Speaker
Description
The typical coronagraphy contrast needed to reveal a giant planet from the ground is of the order of 10-5 - 10-6. These numbers can be reached with coronagraphy techniques like the Apodized Pupil Lyot, the Shaped Pupil, and the Four Quadrant Phase Mask coronagraphs, all methods that require Adaptive Optics (AO) systems to retrieve high quality wavefronts. SHARK-NIR is the camera for the Large Binocular Telescope (LBT) designed to use these coronagraphic techniques, and to be interfaced to the telescope in a strategic position, in order to exploit the already corrected wavefront from the LBT adaptive secondary mirror. For SHARK-NIR, the requirement on the wavefront quality is about 60 nm, plus the correction of the Non Common Path Aberrations (NCPA).
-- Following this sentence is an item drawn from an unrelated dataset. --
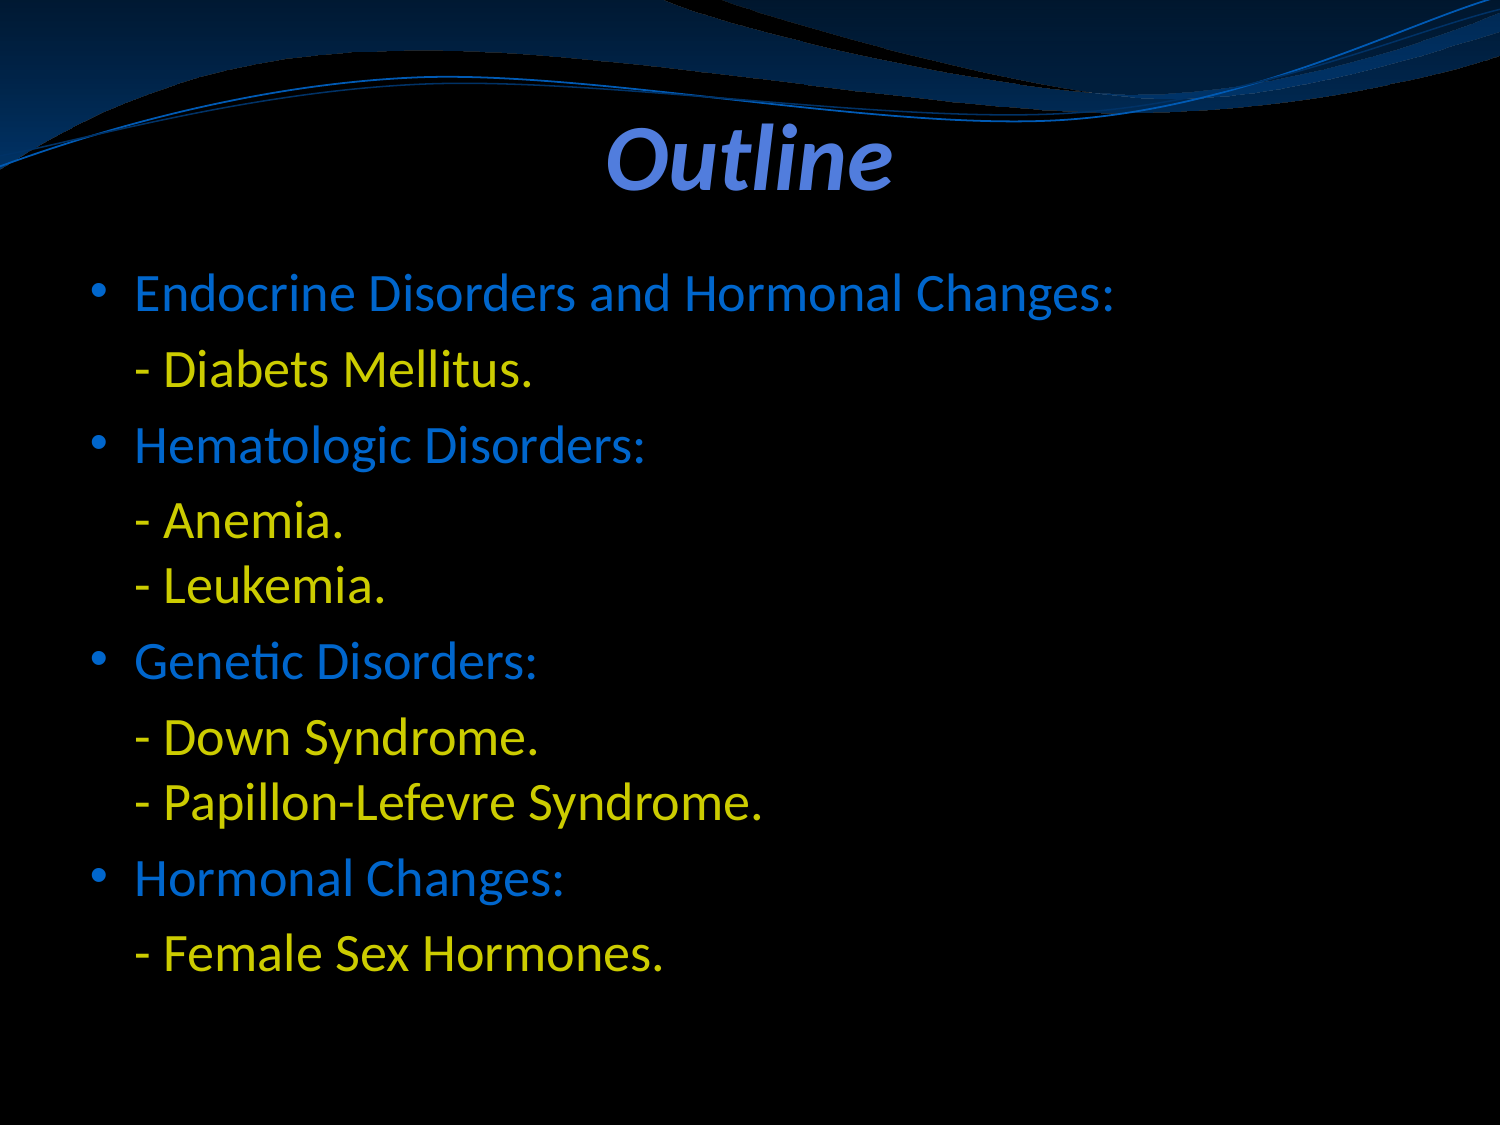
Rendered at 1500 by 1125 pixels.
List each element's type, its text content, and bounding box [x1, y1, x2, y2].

For this reason, SHARK-NIR hosts an inner AO channel with two different scopes: correct the telescope jitter (to reach 3-5 mas for the tip-tilt) and reduce the NCPA under the 30 nm threshold. The NCPA characterization will be performed using Phase Diversity, with the scientific detector plus a deployable lens together acting as wavefront sensor. SHARK-NIR is now in its AIV phase at INAF-OAPD laboratories, where an intense characterization of the components is in progress before the integration. Here we present the results of the performance of the TT-loop and of the hardware components of the SHARK-NIR AO channel, the capability of the system to correct the NCPA, and finally the laboratory tests to tune the parameters of the Phase Diversity software.